What needs to be done:
The lines below that include the word "JSON" are to be reported.

** Opening Provided entries block **

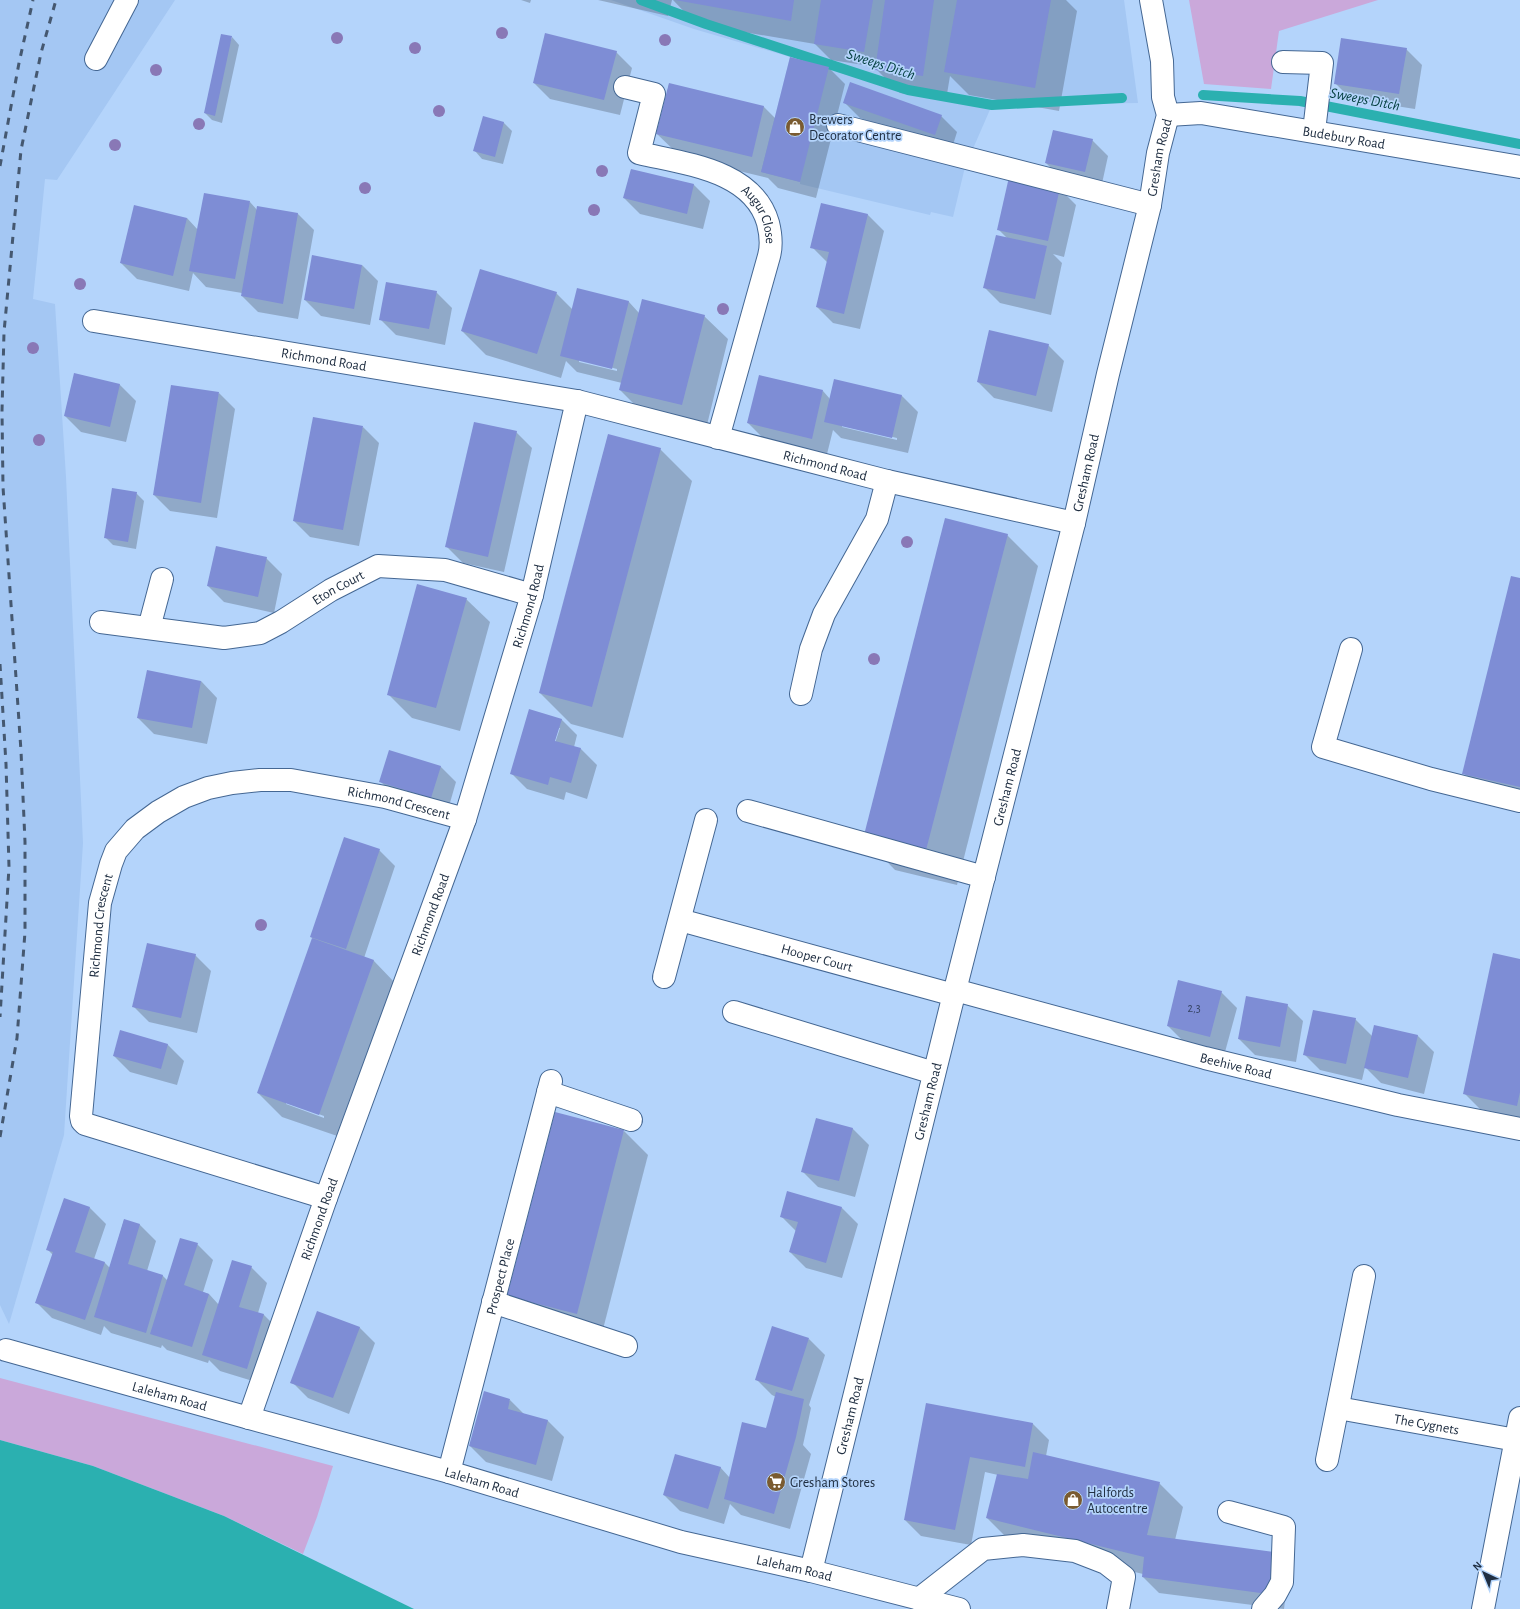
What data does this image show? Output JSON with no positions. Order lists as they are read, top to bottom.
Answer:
{
  "streets": {
    "street": [
      "Budebury Road",
      "Gresham Road",
      "Augur Close",
      "Richmond Road",
      "Eton Court",
      "Richmond Crescent",
      "Hooper Court",
      "Beehive Road",
      "Prospect Place",
      "Laleham Road",
      "The Cygnets"
    ]
  },
  "crossings": [
    ["Budebury Road", "Gresham Road"],
    ["Gresham Road", "Richmond Road"],
    ["Gresham Road", "Hooper Court"],
    ["Gresham Road", "Beehive Road"],
    ["Gresham Road", "Laleham Road"],
    ["Augur Close", "Richmond Road"],
    ["Richmond Road", "Eton Court"],
    ["Richmond Road", "Richmond Crescent"],
    ["Richmond Road", "Laleham Road"],
    ["Hooper Court", "Beehive Road"],
    ["Prospect Place", "Laleham Road"]
  ],
  "water": ["Sweeps Ditch"],
  "places": {
    "shop": ["Brewers Decorator Centre", "Halfords Autocentre"],
    "supermarket": ["Gresham Stores"]
  },
  "house_numbers": ["2,3"],
  "north": "top left"
}
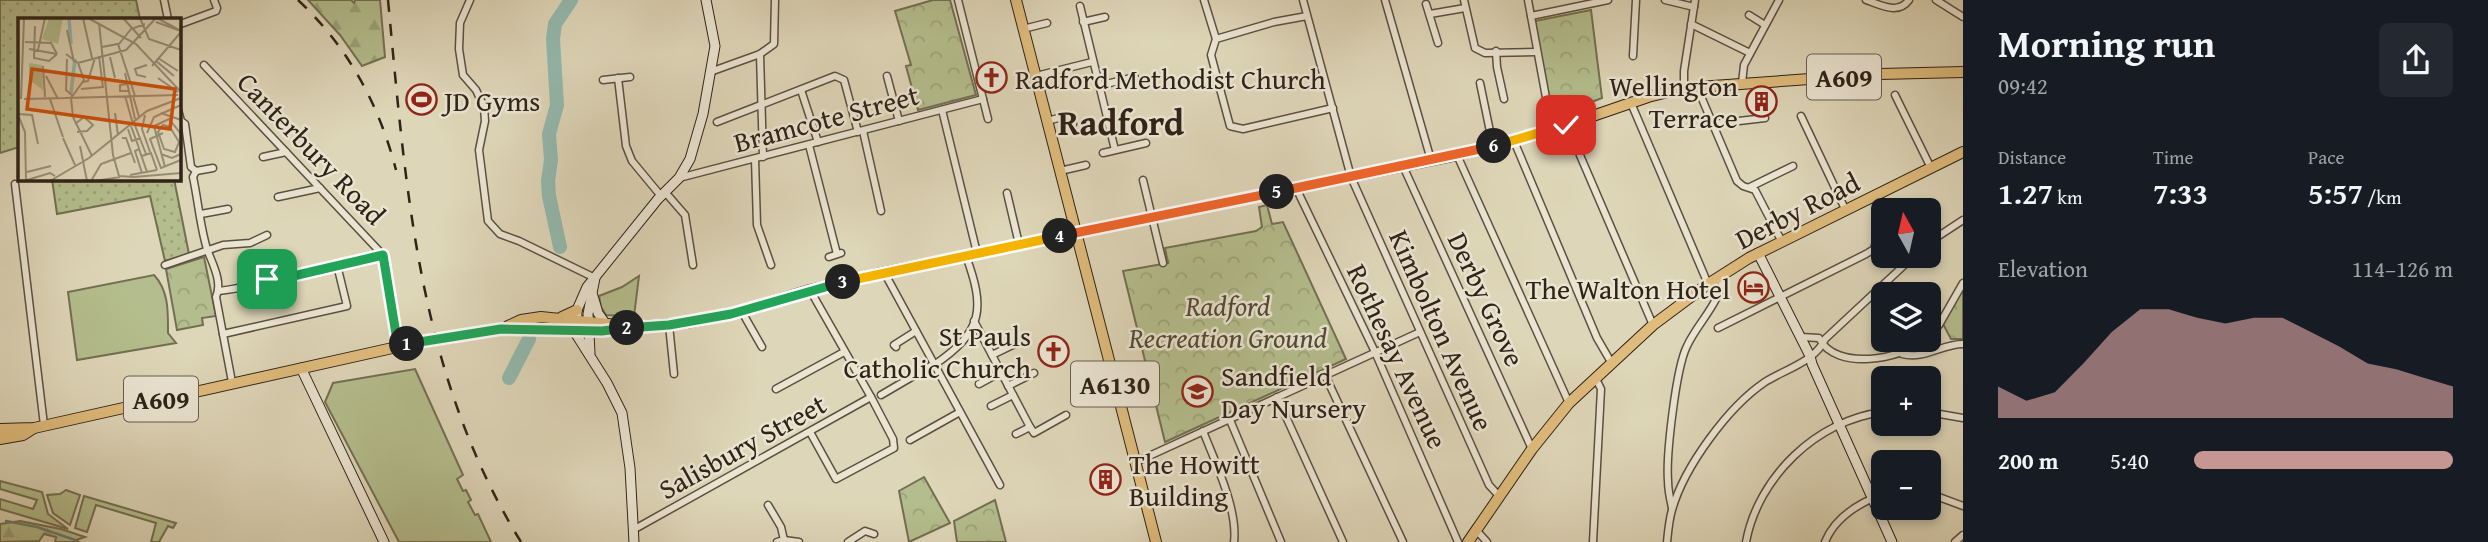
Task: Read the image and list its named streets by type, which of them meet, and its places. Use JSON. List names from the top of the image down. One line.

** Closing Provided entries block **

Response below:
What data does this image show? Output JSON with no positions. Order lists as they are read, top to bottom.
Task: Read the image and list its named streets by type, which of them meet, and its places. Use JSON. List names from the top of the image down. One line.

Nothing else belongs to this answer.